PROBLEM DETAILS =>
Exactly as written, reproduce the lines from the one that contains "input [31:0] D;" through the end of the records.

┌──

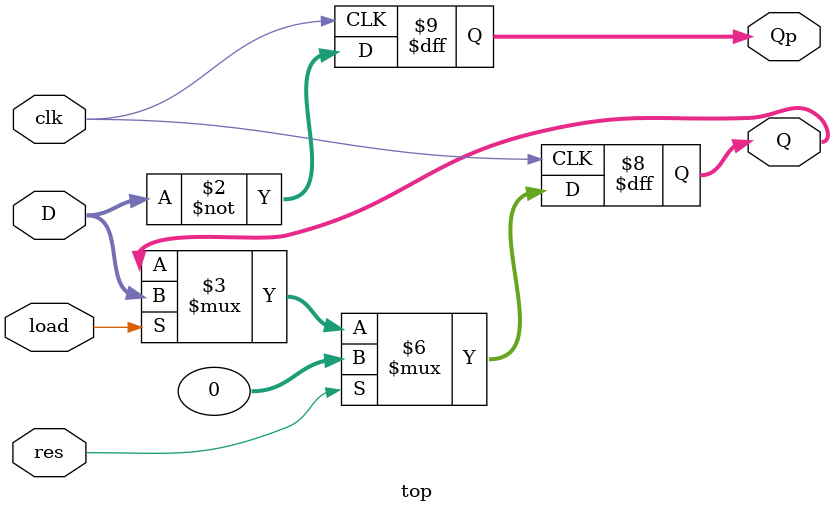
<source format=sv>
/*
1. Simple Register
2. Simple Shift Register
3. Finite State Machine
4. Single Cycle Processor
5. Pipelined Processor (DDCA)
6. Branch Prediction (first simple)
7. Perceptron based branch predicton
*/

// Register w/ Load (Cause you shouldn't do logic on the clock)
module top  (clk, res, D, load, Q, Qp);
  input clk;
  input res;
  input [31:0] D;
  input load;
  output logic [31:0] Q;  
  output logic [31:0] Qp;
  always @(posedge clk) begin
    if(res)
      Q <= 0;
    else 
      if (load)
        Q <= D;
        Qp <= ~D;
  end
  
endmodule 
</source>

└──

EXERCISE RESULT =>
  input [31:0] D;
  input load;
  output logic [31:0] Q;  
  output logic [31:0] Qp;
  always @(posedge clk) begin
    if(res)
      Q <= 0;
    else 
      if (load)
        Q <= D;
        Qp <= ~D;
  end
  
endmodule 
</source>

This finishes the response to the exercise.